Submitted on April 5, 2006
Revised on June 19, 2006
Airway Hyperreactivity in Exacerbation of Chronic Asthma is Independent of Eosinophilic Inflammation
Jessica S Siegle1, Nicole Hansbro2, Cristan Herbert1, Ming Yang2, Paul S Foster3, and Rakesh K Kumar1*
1 Department of Pathology, School of Medical Sciences, University of New South Wales, Sydney, NSW, Australia,
2 School of Biomedical Sciences, University of Newcastle, Newcastle, NSW, Australia,
3 School of Biomedical Sciences, University of Newcastle, Newcastle, NSW, Australia; Division of Molecular Biosciences, John Curtin School of Medical Research, Australian National University, Canberra, ACT, Australia
* To whom correspondence should be addressed. E-mail: r.kumar{at}unsw.edu.au.

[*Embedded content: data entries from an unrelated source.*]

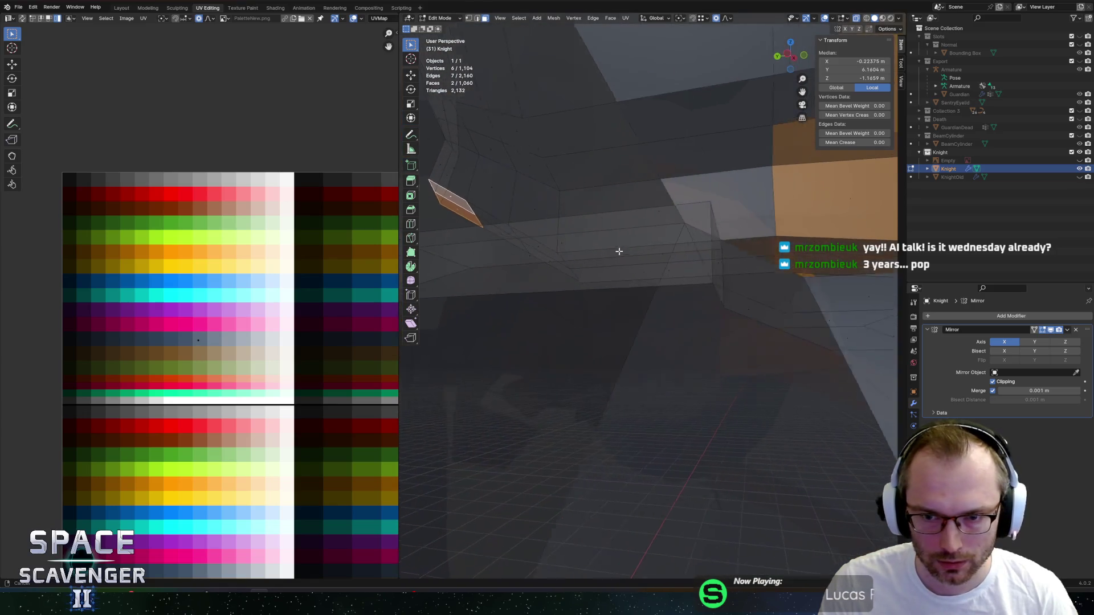
key("alt+z")
left_click(728, 256, "ctrl")
key("alt+z")
mouse_move(736, 268)
middle_mouse_down()
mouse_move(598, 261)
mouse_move(729, 160)
mouse_move(708, 196)
mouse_move(618, 227)
mouse_move(679, 232)
middle_mouse_up()
left_click(728, 159, "ctrl")
With a bounding box centre pivot, flatten the face strip by scaling Z to 0.
key("period")
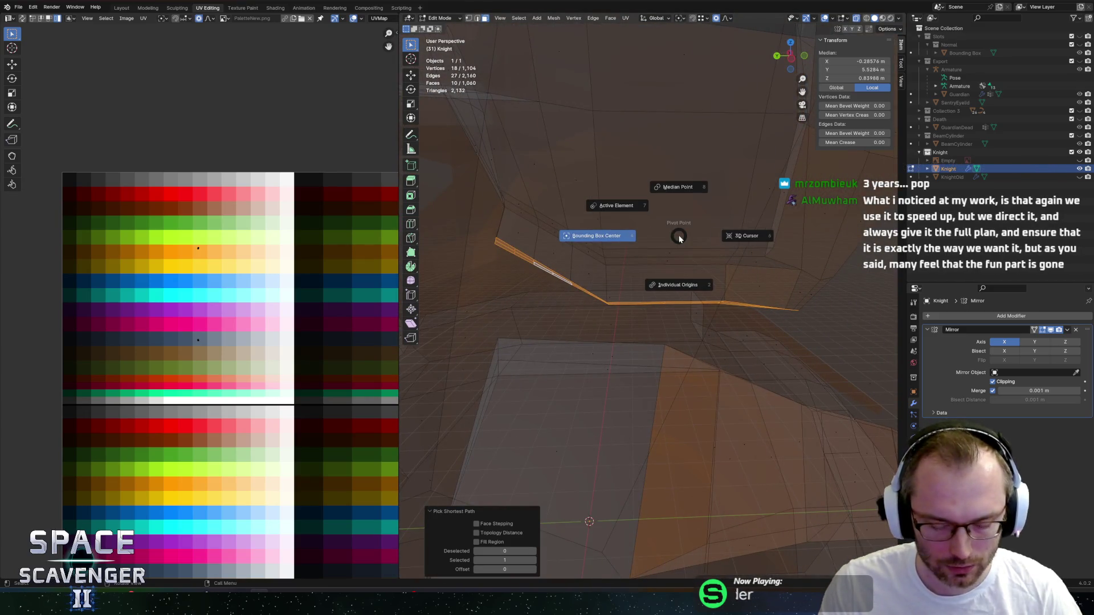
left_click(605, 234)
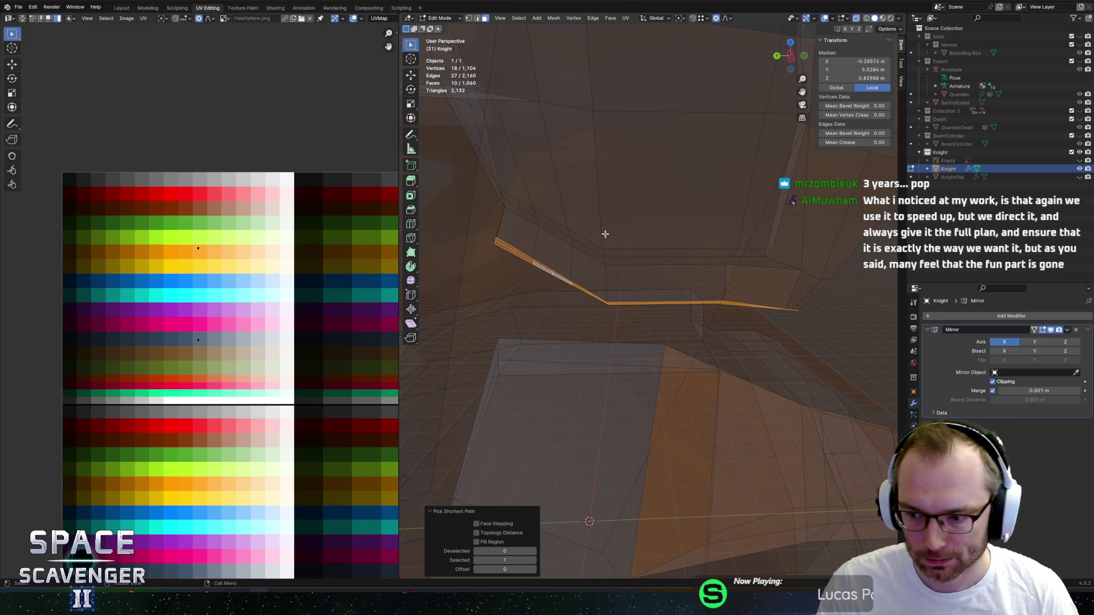
key("s")
key("z")
key("0")
key("Return")
Lower the flattened strip about 0.92 m along Z and turn off X-ray.
key("g")
key("z")
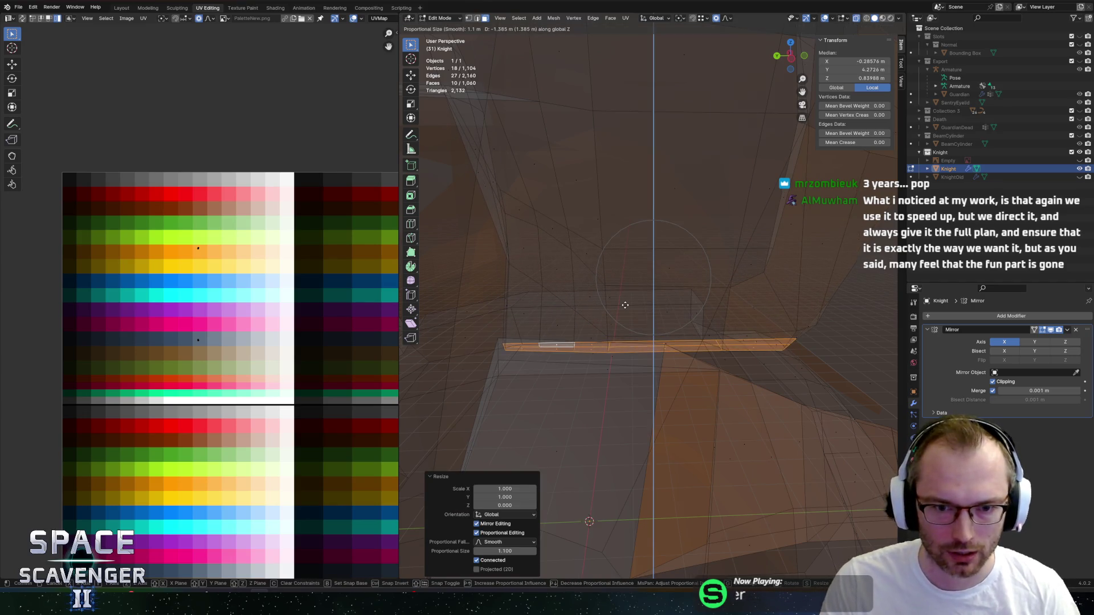
key("Escape")
key("alt+z")
key("alt+z")
mouse_move(678, 279)
middle_mouse_down()
mouse_move(750, 288)
mouse_move(741, 302)
middle_mouse_up()
key("g")
key("z")
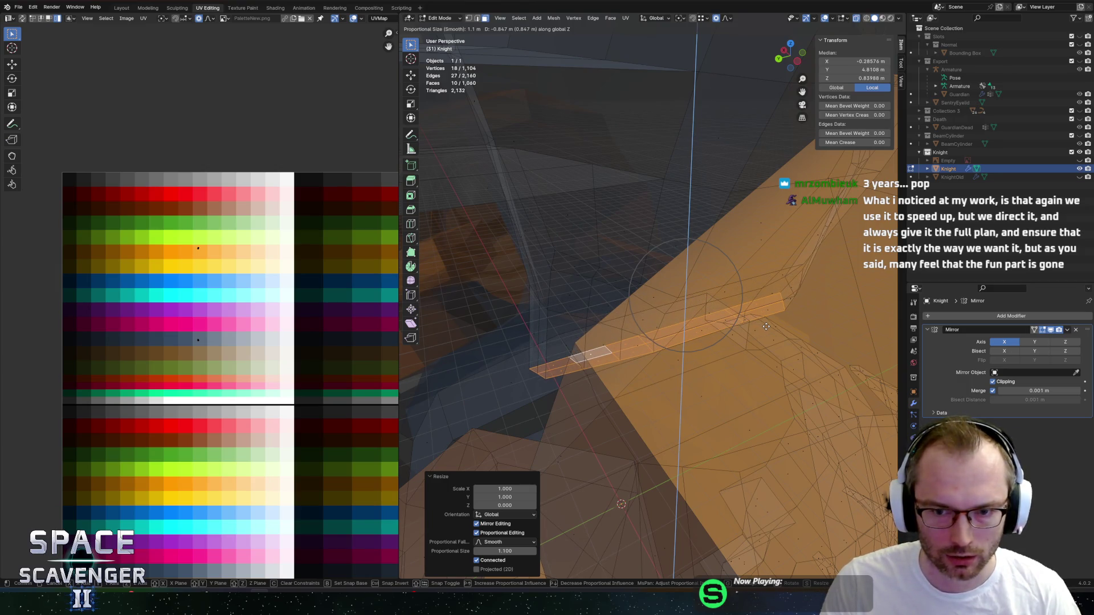
left_click(770, 330)
mouse_move(770, 329)
middle_mouse_down()
mouse_move(750, 266)
mouse_move(642, 264)
mouse_move(696, 272)
mouse_move(641, 280)
mouse_move(697, 277)
middle_mouse_up()
key("alt+z")
key("alt+z")
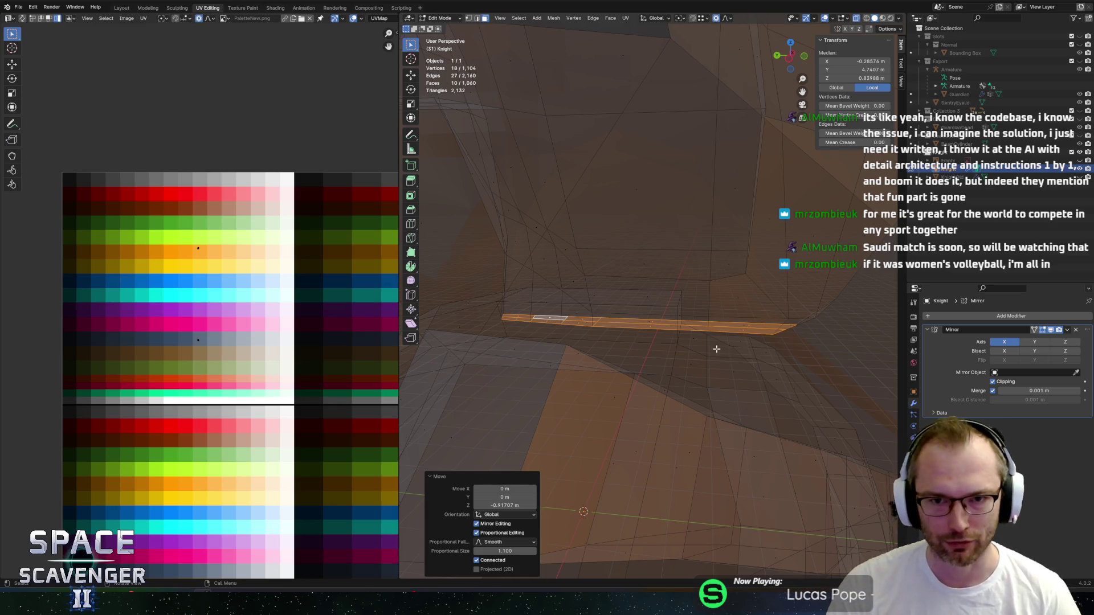
mouse_move(669, 72)
middle_mouse_down()
mouse_move(643, 196)
mouse_move(576, 224)
mouse_move(674, 144)
mouse_move(692, 270)
mouse_move(733, 299)
mouse_move(719, 286)
mouse_move(727, 281)
middle_mouse_up()
In X-ray, select a second strip of torso faces by shortest path.
key("alt+z")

We have developed an animal model to investigate the mechanisms underlying an acute exacerbation of chronic asthma. Sensitized BALB/c mice were exposed to aerosolized ovalbumin, either as chronic low-level challenge (mass concentration
3 mg/m3) for 4 weeks, a single moderate-level challenge (
30 mg/m3), or chronic low-level followed by single moderate-level challenge (the acute exacerbation group). Compared to animals receiving chronic challenge alone, mice in the acute exacerbation group exhibited a more marked inflammatory response, with involvement of intrapulmonary airways and lung parenchyma, and increased numbers of lymphocytes and eosinophils in bronchoalveolar lavage fluid. They also developed airway hyperreactivity (AHR) to methacholine, demonstrable as increased transpulmonary resistance and decreased compliance. This pattern of AHR was absent in chronically challenged animals, but was also present in animals given single moderate-level challenge. However, compared to animals receiving a single moderate-level challenge, inflammation and AHR were induced more rapidly in the acute exacerbation group. Eosinophil-deficient GATA1
dbl mice exhibited undiminished AHR in the acute exacerbation model. We conclude that in mice with pre-existing airway lesions resembling mild chronic asthma, exposure to a moderately high concentration of inhaled antigen induces features of an acute exacerbation. The inflammatory response involves distal airways and is associated with a distinct pattern of AHR, which develops independent of the enhanced eosinophilic inflammation.